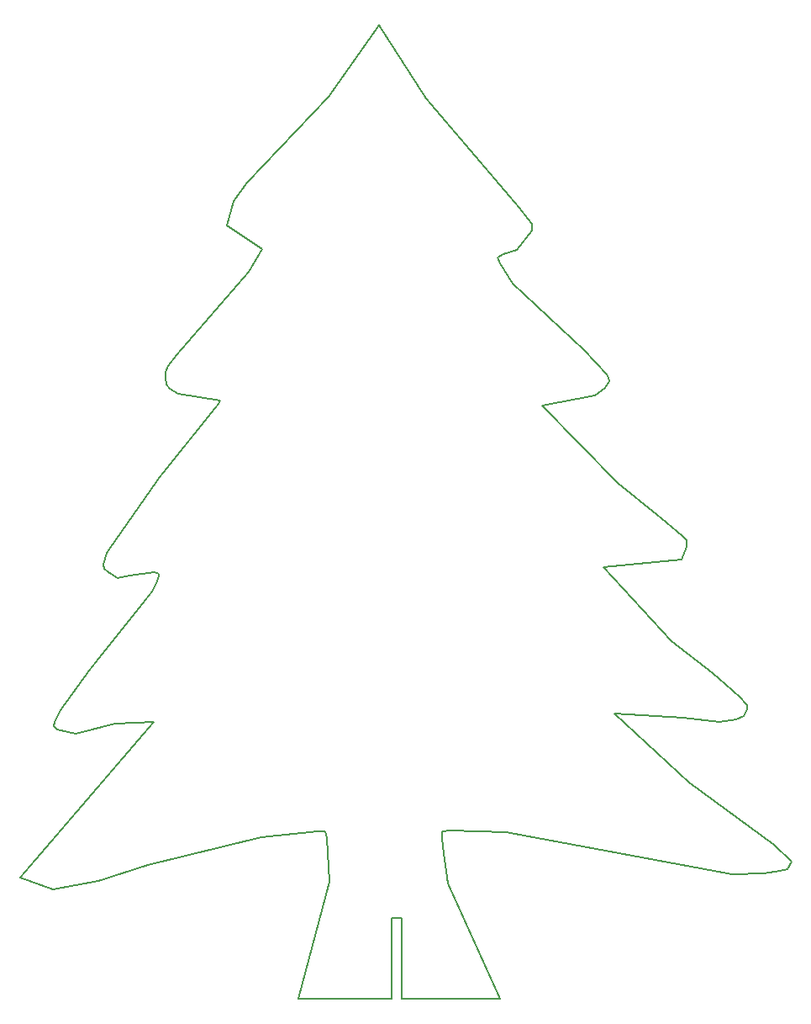
<source format=gko>
G04 Layer: BoardOutline*
G04 EasyEDA v6.4.25, 2021-11-28T16:05:41+01:00*
G04 4c1ba96cef074ee2a20bac9ac7328723,10*
G04 Gerber Generator version 0.2*
G04 Scale: 100 percent, Rotated: No, Reflected: No *
G04 Dimensions in millimeters *
G04 leading zeros omitted , absolute positions ,4 integer and 5 decimal *
%FSLAX45Y45*%
%MOMM*%

%ADD10C,0.1520*%
%ADD11C,0.1524*%
D10*
X4165600Y203200D02*
G01*
X5156200Y203200D01*
D11*
X4165600Y203200D02*
G01*
X4165600Y1016000D01*
X4064000Y1016000D01*
X4064000Y203200D01*
X4630414Y1366520D02*
G01*
X5153670Y205737D01*
D10*
X4064000Y203200D02*
G01*
X3124200Y203200D01*
D11*
X3124200Y203200D02*
G01*
X3434085Y1379220D01*
X7640314Y3119120D02*
G01*
X7607300Y3045457D01*
X2750814Y1831342D02*
G01*
X1607820Y1549400D01*
X7487914Y1455420D02*
G01*
X5212085Y1884679D01*
X1663700Y2989579D02*
G01*
X1277620Y2974342D01*
X6306814Y3078479D02*
G01*
X7061200Y2377442D01*
X5212085Y1884679D02*
G01*
X4650742Y1897379D01*
X4409442Y9263379D02*
G01*
X5346700Y8163557D01*
X5346700Y8163557D02*
G01*
X5433057Y8056879D01*
X5433057Y8056879D02*
G01*
X5476242Y8003542D01*
X5476242Y8003542D02*
G01*
X5473700Y7934957D01*
X5473700Y7934957D02*
G01*
X5326385Y7739379D01*
X5326385Y7739379D02*
G01*
X5186685Y7696200D01*
X5186685Y7696200D02*
G01*
X5130800Y7663179D01*
X5130800Y7663179D02*
G01*
X5156200Y7602220D01*
X5156200Y7602220D02*
G01*
X5278114Y7401557D01*
X5278114Y7401557D02*
G01*
X5996942Y6728457D01*
X5996942Y6728457D02*
G01*
X6228085Y6487157D01*
X6228085Y6487157D02*
G01*
X6248400Y6456679D01*
X6248400Y6456679D02*
G01*
X6250942Y6416042D01*
X6250942Y6416042D02*
G01*
X6215385Y6352542D01*
X6215385Y6352542D02*
G01*
X6111242Y6273800D01*
X6111242Y6273800D02*
G01*
X5575300Y6174742D01*
X5575300Y6174742D02*
G01*
X6339842Y5394957D01*
X6339842Y5394957D02*
G01*
X6781800Y5041900D01*
X6781800Y5041900D02*
G01*
X6990085Y4861557D01*
X6990085Y4861557D02*
G01*
X7033257Y4815842D01*
X7033257Y4815842D02*
G01*
X7035800Y4752342D01*
X7035800Y4752342D02*
G01*
X6985000Y4627879D01*
X6985000Y4627879D02*
G01*
X6192514Y4551679D01*
X6192514Y4551679D02*
G01*
X6883400Y3804920D01*
X6883400Y3804920D02*
G01*
X7297414Y3477257D01*
X7297414Y3477257D02*
G01*
X7490457Y3309620D01*
X7490457Y3309620D02*
G01*
X7579357Y3225800D01*
X7579357Y3225800D02*
G01*
X7620000Y3182620D01*
X7620000Y3182620D02*
G01*
X7640314Y3159757D01*
X7640314Y3159757D02*
G01*
X7640314Y3119120D01*
X7607300Y3045457D02*
G01*
X7533642Y3012442D01*
X7533642Y3012442D02*
G01*
X7360914Y2989579D01*
X7360914Y2989579D02*
G01*
X6997700Y3030220D01*
X6997700Y3030220D02*
G01*
X6306814Y3078479D01*
X7061200Y2377442D02*
G01*
X7917185Y1750057D01*
X7917185Y1750057D02*
G01*
X8087357Y1582420D01*
X8087357Y1582420D02*
G01*
X8051800Y1506220D01*
X8051800Y1506220D02*
G01*
X7975600Y1490979D01*
X7975600Y1490979D02*
G01*
X7810500Y1468120D01*
X7810500Y1468120D02*
G01*
X7487914Y1455420D01*
X4650742Y1897379D02*
G01*
X4572000Y1889757D01*
X4572000Y1889757D02*
G01*
X4572000Y1816100D01*
X4572000Y1816100D02*
G01*
X4582157Y1668779D01*
X4582157Y1668779D02*
G01*
X4630414Y1366520D01*
X3434085Y1379220D02*
G01*
X3421385Y1676400D01*
X3421385Y1676400D02*
G01*
X3406142Y1818642D01*
X3406142Y1818642D02*
G01*
X3393442Y1887220D01*
X3393442Y1887220D02*
G01*
X3314700Y1887220D01*
X3314700Y1887220D02*
G01*
X2750814Y1831342D01*
X1607820Y1549400D02*
G01*
X1102357Y1386842D01*
X1102357Y1386842D02*
G01*
X652779Y1303020D01*
X652779Y1303020D02*
G01*
X317500Y1424942D01*
X317500Y1424942D02*
G01*
X1663700Y2989579D01*
X1277620Y2974342D02*
G01*
X876300Y2867657D01*
X876300Y2867657D02*
G01*
X693420Y2913379D01*
X693420Y2913379D02*
G01*
X655320Y2943857D01*
X655320Y2943857D02*
G01*
X665479Y2992120D01*
X665479Y2992120D02*
G01*
X721357Y3106420D01*
X721357Y3106420D02*
G01*
X1016000Y3507742D01*
X1016000Y3507742D02*
G01*
X1648457Y4300220D01*
X1648457Y4300220D02*
G01*
X1699257Y4404357D01*
X1699257Y4404357D02*
G01*
X1719579Y4460242D01*
X1719579Y4460242D02*
G01*
X1714500Y4483100D01*
X1714500Y4483100D02*
G01*
X1676400Y4498342D01*
X1676400Y4498342D02*
G01*
X1422400Y4460242D01*
X1422400Y4460242D02*
G01*
X1297942Y4439920D01*
X1297942Y4439920D02*
G01*
X1206500Y4493257D01*
X1206500Y4493257D02*
G01*
X1168400Y4531357D01*
X1168400Y4531357D02*
G01*
X1158242Y4577079D01*
X1158242Y4577079D02*
G01*
X1188720Y4691379D01*
X1188720Y4691379D02*
G01*
X1724657Y5450842D01*
X1724657Y5450842D02*
G01*
X2319014Y6192520D01*
X2319014Y6192520D02*
G01*
X2334257Y6228079D01*
X2334257Y6228079D02*
G01*
X1910079Y6289042D01*
X1910079Y6289042D02*
G01*
X1823720Y6342379D01*
X1823720Y6342379D02*
G01*
X1788157Y6385557D01*
X1788157Y6385557D02*
G01*
X1780542Y6449057D01*
X1780542Y6449057D02*
G01*
X1780542Y6512557D01*
X1780542Y6512557D02*
G01*
X1805942Y6568442D01*
X1805942Y6568442D02*
G01*
X1892300Y6682742D01*
X1892300Y6682742D02*
G01*
X2623814Y7518400D01*
X2623814Y7518400D02*
G01*
X2755900Y7744457D01*
X2755900Y7744457D02*
G01*
X2405385Y7988300D01*
X2405385Y7988300D02*
G01*
X2468885Y8227057D01*
X2468885Y8227057D02*
G01*
X2603500Y8420100D01*
X2603500Y8420100D02*
G01*
X3429000Y9283700D01*
X3429000Y9283700D02*
G01*
X3931914Y10002520D01*
X3931914Y10002520D02*
G01*
X4409442Y9263379D01*

%LPD*%
M02*

</source>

○ ○ ○ ○ ○ ○ ○

_Directions for this task_
Copy the entries exactly. No pictures.

_Task solution_
<source format=gko>
G04 Layer: BoardOutline*
G04 EasyEDA v6.4.25, 2021-11-28T16:05:41+01:00*
G04 4c1ba96cef074ee2a20bac9ac7328723,10*
G04 Gerber Generator version 0.2*
G04 Scale: 100 percent, Rotated: No, Reflected: No *
G04 Dimensions in millimeters *
G04 leading zeros omitted , absolute positions ,4 integer and 5 decimal *
%FSLAX45Y45*%
%MOMM*%

%ADD10C,0.1520*%
%ADD11C,0.1524*%
D10*
X4165600Y203200D02*
G01*
X5156200Y203200D01*
D11*
X4165600Y203200D02*
G01*
X4165600Y1016000D01*
X4064000Y1016000D01*
X4064000Y203200D01*
X4630414Y1366520D02*
G01*
X5153670Y205737D01*
D10*
X4064000Y203200D02*
G01*
X3124200Y203200D01*
D11*
X3124200Y203200D02*
G01*
X3434085Y1379220D01*
X7640314Y3119120D02*
G01*
X7607300Y3045457D01*
X2750814Y1831342D02*
G01*
X1607820Y1549400D01*
X7487914Y1455420D02*
G01*
X5212085Y1884679D01*
X1663700Y2989579D02*
G01*
X1277620Y2974342D01*
X6306814Y3078479D02*
G01*
X7061200Y2377442D01*
X5212085Y1884679D02*
G01*
X4650742Y1897379D01*
X4409442Y9263379D02*
G01*
X5346700Y8163557D01*
X5346700Y8163557D02*
G01*
X5433057Y8056879D01*
X5433057Y8056879D02*
G01*
X5476242Y8003542D01*
X5476242Y8003542D02*
G01*
X5473700Y7934957D01*
X5473700Y7934957D02*
G01*
X5326385Y7739379D01*
X5326385Y7739379D02*
G01*
X5186685Y7696200D01*
X5186685Y7696200D02*
G01*
X5130800Y7663179D01*
X5130800Y7663179D02*
G01*
X5156200Y7602220D01*
X5156200Y7602220D02*
G01*
X5278114Y7401557D01*
X5278114Y7401557D02*
G01*
X5996942Y6728457D01*
X5996942Y6728457D02*
G01*
X6228085Y6487157D01*
X6228085Y6487157D02*
G01*
X6248400Y6456679D01*
X6248400Y6456679D02*
G01*
X6250942Y6416042D01*
X6250942Y6416042D02*
G01*
X6215385Y6352542D01*
X6215385Y6352542D02*
G01*
X6111242Y6273800D01*
X6111242Y6273800D02*
G01*
X5575300Y6174742D01*
X5575300Y6174742D02*
G01*
X6339842Y5394957D01*
X6339842Y5394957D02*
G01*
X6781800Y5041900D01*
X6781800Y5041900D02*
G01*
X6990085Y4861557D01*
X6990085Y4861557D02*
G01*
X7033257Y4815842D01*
X7033257Y4815842D02*
G01*
X7035800Y4752342D01*
X7035800Y4752342D02*
G01*
X6985000Y4627879D01*
X6985000Y4627879D02*
G01*
X6192514Y4551679D01*
X6192514Y4551679D02*
G01*
X6883400Y3804920D01*
X6883400Y3804920D02*
G01*
X7297414Y3477257D01*
X7297414Y3477257D02*
G01*
X7490457Y3309620D01*
X7490457Y3309620D02*
G01*
X7579357Y3225800D01*
X7579357Y3225800D02*
G01*
X7620000Y3182620D01*
X7620000Y3182620D02*
G01*
X7640314Y3159757D01*
X7640314Y3159757D02*
G01*
X7640314Y3119120D01*
X7607300Y3045457D02*
G01*
X7533642Y3012442D01*
X7533642Y3012442D02*
G01*
X7360914Y2989579D01*
X7360914Y2989579D02*
G01*
X6997700Y3030220D01*
X6997700Y3030220D02*
G01*
X6306814Y3078479D01*
X7061200Y2377442D02*
G01*
X7917185Y1750057D01*
X7917185Y1750057D02*
G01*
X8087357Y1582420D01*
X8087357Y1582420D02*
G01*
X8051800Y1506220D01*
X8051800Y1506220D02*
G01*
X7975600Y1490979D01*
X7975600Y1490979D02*
G01*
X7810500Y1468120D01*
X7810500Y1468120D02*
G01*
X7487914Y1455420D01*
X4650742Y1897379D02*
G01*
X4572000Y1889757D01*
X4572000Y1889757D02*
G01*
X4572000Y1816100D01*
X4572000Y1816100D02*
G01*
X4582157Y1668779D01*
X4582157Y1668779D02*
G01*
X4630414Y1366520D01*
X3434085Y1379220D02*
G01*
X3421385Y1676400D01*
X3421385Y1676400D02*
G01*
X3406142Y1818642D01*
X3406142Y1818642D02*
G01*
X3393442Y1887220D01*
X3393442Y1887220D02*
G01*
X3314700Y1887220D01*
X3314700Y1887220D02*
G01*
X2750814Y1831342D01*
X1607820Y1549400D02*
G01*
X1102357Y1386842D01*
X1102357Y1386842D02*
G01*
X652779Y1303020D01*
X652779Y1303020D02*
G01*
X317500Y1424942D01*
X317500Y1424942D02*
G01*
X1663700Y2989579D01*
X1277620Y2974342D02*
G01*
X876300Y2867657D01*
X876300Y2867657D02*
G01*
X693420Y2913379D01*
X693420Y2913379D02*
G01*
X655320Y2943857D01*
X655320Y2943857D02*
G01*
X665479Y2992120D01*
X665479Y2992120D02*
G01*
X721357Y3106420D01*
X721357Y3106420D02*
G01*
X1016000Y3507742D01*
X1016000Y3507742D02*
G01*
X1648457Y4300220D01*
X1648457Y4300220D02*
G01*
X1699257Y4404357D01*
X1699257Y4404357D02*
G01*
X1719579Y4460242D01*
X1719579Y4460242D02*
G01*
X1714500Y4483100D01*
X1714500Y4483100D02*
G01*
X1676400Y4498342D01*
X1676400Y4498342D02*
G01*
X1422400Y4460242D01*
X1422400Y4460242D02*
G01*
X1297942Y4439920D01*
X1297942Y4439920D02*
G01*
X1206500Y4493257D01*
X1206500Y4493257D02*
G01*
X1168400Y4531357D01*
X1168400Y4531357D02*
G01*
X1158242Y4577079D01*
X1158242Y4577079D02*
G01*
X1188720Y4691379D01*
X1188720Y4691379D02*
G01*
X1724657Y5450842D01*
X1724657Y5450842D02*
G01*
X2319014Y6192520D01*
X2319014Y6192520D02*
G01*
X2334257Y6228079D01*
X2334257Y6228079D02*
G01*
X1910079Y6289042D01*
X1910079Y6289042D02*
G01*
X1823720Y6342379D01*
X1823720Y6342379D02*
G01*
X1788157Y6385557D01*
X1788157Y6385557D02*
G01*
X1780542Y6449057D01*
X1780542Y6449057D02*
G01*
X1780542Y6512557D01*
X1780542Y6512557D02*
G01*
X1805942Y6568442D01*
X1805942Y6568442D02*
G01*
X1892300Y6682742D01*
X1892300Y6682742D02*
G01*
X2623814Y7518400D01*
X2623814Y7518400D02*
G01*
X2755900Y7744457D01*
X2755900Y7744457D02*
G01*
X2405385Y7988300D01*
X2405385Y7988300D02*
G01*
X2468885Y8227057D01*
X2468885Y8227057D02*
G01*
X2603500Y8420100D01*
X2603500Y8420100D02*
G01*
X3429000Y9283700D01*
X3429000Y9283700D02*
G01*
X3931914Y10002520D01*
X3931914Y10002520D02*
G01*
X4409442Y9263379D01*

%LPD*%
M02*

</source>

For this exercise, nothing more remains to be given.